■ EXERCISE DIRECTIONS:
Word for word, reproduce each of the entries.

(Page-level text extractions)

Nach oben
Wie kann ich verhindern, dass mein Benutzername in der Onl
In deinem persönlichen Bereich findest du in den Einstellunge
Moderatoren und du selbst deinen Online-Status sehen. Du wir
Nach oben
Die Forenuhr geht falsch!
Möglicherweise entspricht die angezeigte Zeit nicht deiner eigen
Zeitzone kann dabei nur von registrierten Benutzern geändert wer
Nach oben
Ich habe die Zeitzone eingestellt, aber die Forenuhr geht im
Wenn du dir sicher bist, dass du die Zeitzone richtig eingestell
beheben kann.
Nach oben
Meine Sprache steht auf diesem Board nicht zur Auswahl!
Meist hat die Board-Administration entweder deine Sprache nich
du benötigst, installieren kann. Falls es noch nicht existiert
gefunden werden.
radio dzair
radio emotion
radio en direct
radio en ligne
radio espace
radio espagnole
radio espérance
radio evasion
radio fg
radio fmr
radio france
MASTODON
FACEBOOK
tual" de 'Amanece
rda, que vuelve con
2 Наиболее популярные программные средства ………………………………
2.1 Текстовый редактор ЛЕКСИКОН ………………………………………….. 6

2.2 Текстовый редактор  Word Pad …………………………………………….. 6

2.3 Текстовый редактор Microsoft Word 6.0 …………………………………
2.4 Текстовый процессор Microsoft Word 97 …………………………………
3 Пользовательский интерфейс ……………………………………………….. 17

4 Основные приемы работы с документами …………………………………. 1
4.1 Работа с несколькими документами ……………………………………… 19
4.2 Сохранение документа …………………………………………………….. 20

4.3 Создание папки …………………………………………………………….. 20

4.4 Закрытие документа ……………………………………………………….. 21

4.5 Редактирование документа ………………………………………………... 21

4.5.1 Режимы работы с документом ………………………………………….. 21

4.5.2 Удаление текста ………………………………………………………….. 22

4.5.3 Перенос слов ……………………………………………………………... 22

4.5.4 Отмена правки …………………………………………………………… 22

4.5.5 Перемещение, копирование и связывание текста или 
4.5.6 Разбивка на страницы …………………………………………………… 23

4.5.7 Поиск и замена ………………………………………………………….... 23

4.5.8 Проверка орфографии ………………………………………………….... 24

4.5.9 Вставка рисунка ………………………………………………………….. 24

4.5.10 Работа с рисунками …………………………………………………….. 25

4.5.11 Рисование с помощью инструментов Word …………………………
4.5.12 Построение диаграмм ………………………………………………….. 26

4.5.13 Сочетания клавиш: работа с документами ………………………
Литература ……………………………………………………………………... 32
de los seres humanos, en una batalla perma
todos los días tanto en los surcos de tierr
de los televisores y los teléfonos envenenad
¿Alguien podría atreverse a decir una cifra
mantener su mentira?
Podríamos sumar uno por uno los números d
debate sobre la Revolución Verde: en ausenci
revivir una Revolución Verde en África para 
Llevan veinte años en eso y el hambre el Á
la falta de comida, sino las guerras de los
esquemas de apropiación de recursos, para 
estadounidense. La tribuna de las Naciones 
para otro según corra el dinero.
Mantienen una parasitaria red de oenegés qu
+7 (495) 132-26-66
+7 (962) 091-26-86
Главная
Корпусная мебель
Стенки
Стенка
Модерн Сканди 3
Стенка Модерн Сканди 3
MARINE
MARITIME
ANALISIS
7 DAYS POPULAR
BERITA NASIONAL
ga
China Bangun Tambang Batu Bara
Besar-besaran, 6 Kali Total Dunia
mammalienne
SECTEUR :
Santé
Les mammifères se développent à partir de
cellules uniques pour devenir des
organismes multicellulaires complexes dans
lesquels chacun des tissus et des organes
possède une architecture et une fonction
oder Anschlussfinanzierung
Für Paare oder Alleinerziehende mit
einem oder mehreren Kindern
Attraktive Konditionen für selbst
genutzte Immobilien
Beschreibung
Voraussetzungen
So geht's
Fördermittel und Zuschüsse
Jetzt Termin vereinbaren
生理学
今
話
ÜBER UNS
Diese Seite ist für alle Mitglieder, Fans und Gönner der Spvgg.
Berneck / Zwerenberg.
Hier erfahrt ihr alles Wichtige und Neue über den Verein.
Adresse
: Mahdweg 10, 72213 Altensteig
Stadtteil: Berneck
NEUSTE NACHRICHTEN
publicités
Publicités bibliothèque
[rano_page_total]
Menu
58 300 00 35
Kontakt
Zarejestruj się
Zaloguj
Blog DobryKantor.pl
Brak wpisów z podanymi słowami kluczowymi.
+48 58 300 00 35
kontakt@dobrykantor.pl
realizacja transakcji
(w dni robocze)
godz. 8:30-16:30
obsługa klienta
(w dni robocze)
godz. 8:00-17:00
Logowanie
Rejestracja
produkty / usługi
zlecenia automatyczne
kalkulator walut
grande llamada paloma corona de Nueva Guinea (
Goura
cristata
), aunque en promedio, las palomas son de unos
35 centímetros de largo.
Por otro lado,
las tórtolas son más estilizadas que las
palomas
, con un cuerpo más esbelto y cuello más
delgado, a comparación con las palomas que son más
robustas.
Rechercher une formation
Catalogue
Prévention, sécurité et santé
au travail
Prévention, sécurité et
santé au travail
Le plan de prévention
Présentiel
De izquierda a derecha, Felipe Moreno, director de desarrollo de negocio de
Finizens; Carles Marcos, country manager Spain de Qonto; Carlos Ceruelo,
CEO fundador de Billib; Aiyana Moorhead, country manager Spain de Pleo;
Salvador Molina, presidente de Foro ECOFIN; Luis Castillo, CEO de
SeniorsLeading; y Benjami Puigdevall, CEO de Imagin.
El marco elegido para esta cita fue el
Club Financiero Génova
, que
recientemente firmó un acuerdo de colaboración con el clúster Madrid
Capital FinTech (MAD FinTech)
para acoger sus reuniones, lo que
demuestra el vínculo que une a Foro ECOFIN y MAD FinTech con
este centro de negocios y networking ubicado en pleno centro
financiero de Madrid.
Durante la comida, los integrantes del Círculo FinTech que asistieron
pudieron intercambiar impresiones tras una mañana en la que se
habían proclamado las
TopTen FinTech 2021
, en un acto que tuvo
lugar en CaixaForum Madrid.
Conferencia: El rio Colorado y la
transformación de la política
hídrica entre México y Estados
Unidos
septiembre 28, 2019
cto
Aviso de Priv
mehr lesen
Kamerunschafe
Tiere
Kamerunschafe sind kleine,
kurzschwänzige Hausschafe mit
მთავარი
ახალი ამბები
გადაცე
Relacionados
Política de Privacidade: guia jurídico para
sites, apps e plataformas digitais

■ PROBLEM SOLUTION:
Nach oben
Wie kann ich verhindern, dass mein Benutzername in der Onl
In deinem persönlichen Bereich findest du in den Einstellunge
Moderatoren und du selbst deinen Online-Status sehen. Du wir
Nach oben
Die Forenuhr geht falsch!
Möglicherweise entspricht die angezeigte Zeit nicht deiner eigen
Zeitzone kann dabei nur von registrierten Benutzern geändert wer
Nach oben
Ich habe die Zeitzone eingestellt, aber die Forenuhr geht im
Wenn du dir sicher bist, dass du die Zeitzone richtig eingestell
beheben kann.
Nach oben
Meine Sprache steht auf diesem Board nicht zur Auswahl!
Meist hat die Board-Administration entweder deine Sprache nich
du benötigst, installieren kann. Falls es noch nicht existiert
gefunden werden.
radio dzair
radio emotion
radio en direct
radio en ligne
radio espace
radio espagnole
radio espérance
radio evasion
radio fg
radio fmr
radio france
MASTODON
FACEBOOK
tual" de 'Amanece
rda, que vuelve con
2 Наиболее популярные программные средства ………………………………
2.1 Текстовый редактор ЛЕКСИКОН ………………………………………….. 6

2.2 Текстовый редактор  Word Pad …………………………………………….. 6

2.3 Текстовый редактор Microsoft Word 6.0 …………………………………
2.4 Текстовый процессор Microsoft Word 97 …………………………………
3 Пользовательский интерфейс ……………………………………………….. 17

4 Основные приемы работы с документами …………………………………. 1
4.1 Работа с несколькими документами ……………………………………… 19
4.2 Сохранение документа …………………………………………………….. 20

4.3 Создание папки …………………………………………………………….. 20

4.4 Закрытие документа ……………………………………………………….. 21

4.5 Редактирование документа ………………………………………………... 21

4.5.1 Режимы работы с документом ………………………………………….. 21

4.5.2 Удаление текста ………………………………………………………….. 22

4.5.3 Перенос слов ……………………………………………………………... 22

4.5.4 Отмена правки …………………………………………………………… 22

4.5.5 Перемещение, копирование и связывание текста или 
4.5.6 Разбивка на страницы …………………………………………………… 23

4.5.7 Поиск и замена ………………………………………………………….... 23

4.5.8 Проверка орфографии ………………………………………………….... 24

4.5.9 Вставка рисунка ………………………………………………………….. 24

4.5.10 Работа с рисунками …………………………………………………….. 25

4.5.11 Рисование с помощью инструментов Word …………………………
4.5.12 Построение диаграмм ………………………………………………….. 26

4.5.13 Сочетания клавиш: работа с документами ………………………
Литература ……………………………………………………………………... 32
de los seres humanos, en una batalla perma
todos los días tanto en los surcos de tierr
de los televisores y los teléfonos envenenad
¿Alguien podría atreverse a decir una cifra
mantener su mentira?
Podríamos sumar uno por uno los números d
debate sobre la Revolución Verde: en ausenci
revivir una Revolución Verde en África para 
Llevan veinte años en eso y el hambre el Á
la falta de comida, sino las guerras de los
esquemas de apropiación de recursos, para 
estadounidense. La tribuna de las Naciones 
para otro según corra el dinero.
Mantienen una parasitaria red de oenegés qu
+7 (495) 132-26-66
+7 (962) 091-26-86
Главная
Корпусная мебель
Стенки
Стенка
Модерн Сканди 3
Стенка Модерн Сканди 3
MARINE
MARITIME
ANALISIS
7 DAYS POPULAR
BERITA NASIONAL
ga
China Bangun Tambang Batu Bara
Besar-besaran, 6 Kali Total Dunia
mammalienne
SECTEUR :
Santé
Les mammifères se développent à partir de
cellules uniques pour devenir des
organismes multicellulaires complexes dans
lesquels chacun des tissus et des organes
possède une architecture et une fonction
oder Anschlussfinanzierung
Für Paare oder Alleinerziehende mit
einem oder mehreren Kindern
Attraktive Konditionen für selbst
genutzte Immobilien
Beschreibung
Voraussetzungen
So geht's
Fördermittel und Zuschüsse
Jetzt Termin vereinbaren
生理学
今
話
ÜBER UNS
Diese Seite ist für alle Mitglieder, Fans und Gönner der Spvgg.
Berneck / Zwerenberg.
Hier erfahrt ihr alles Wichtige und Neue über den Verein.
Adresse
: Mahdweg 10, 72213 Altensteig
Stadtteil: Berneck
NEUSTE NACHRICHTEN
publicités
Publicités bibliothèque
[rano_page_total]
Menu
58 300 00 35
Kontakt
Zarejestruj się
Zaloguj
Blog DobryKantor.pl
Brak wpisów z podanymi słowami kluczowymi.
+48 58 300 00 35
kontakt@dobrykantor.pl
realizacja transakcji
(w dni robocze)
godz. 8:30-16:30
obsługa klienta
(w dni robocze)
godz. 8:00-17:00
Logowanie
Rejestracja
produkty / usługi
zlecenia automatyczne
kalkulator walut
grande llamada paloma corona de Nueva Guinea (
Goura
cristata
), aunque en promedio, las palomas son de unos
35 centímetros de largo.
Por otro lado,
las tórtolas son más estilizadas que las
palomas
, con un cuerpo más esbelto y cuello más
delgado, a comparación con las palomas que son más
robustas.
Rechercher une formation
Catalogue
Prévention, sécurité et santé
au travail
Prévention, sécurité et
santé au travail
Le plan de prévention
Présentiel
De izquierda a derecha, Felipe Moreno, director de desarrollo de negocio de
Finizens; Carles Marcos, country manager Spain de Qonto; Carlos Ceruelo,
CEO fundador de Billib; Aiyana Moorhead, country manager Spain de Pleo;
Salvador Molina, presidente de Foro ECOFIN; Luis Castillo, CEO de
SeniorsLeading; y Benjami Puigdevall, CEO de Imagin.
El marco elegido para esta cita fue el
Club Financiero Génova
, que
recientemente firmó un acuerdo de colaboración con el clúster Madrid
Capital FinTech (MAD FinTech)
para acoger sus reuniones, lo que
demuestra el vínculo que une a Foro ECOFIN y MAD FinTech con
este centro de negocios y networking ubicado en pleno centro
financiero de Madrid.
Durante la comida, los integrantes del Círculo FinTech que asistieron
pudieron intercambiar impresiones tras una mañana en la que se
habían proclamado las
TopTen FinTech 2021
, en un acto que tuvo
lugar en CaixaForum Madrid.
Conferencia: El rio Colorado y la
transformación de la política
hídrica entre México y Estados
Unidos
septiembre 28, 2019
cto
Aviso de Priv
mehr lesen
Kamerunschafe
Tiere
Kamerunschafe sind kleine,
kurzschwänzige Hausschafe mit
მთავარი
ახალი ამბები
გადაცე
Relacionados
Política de Privacidade: guia jurídico para
sites, apps e plataformas digitais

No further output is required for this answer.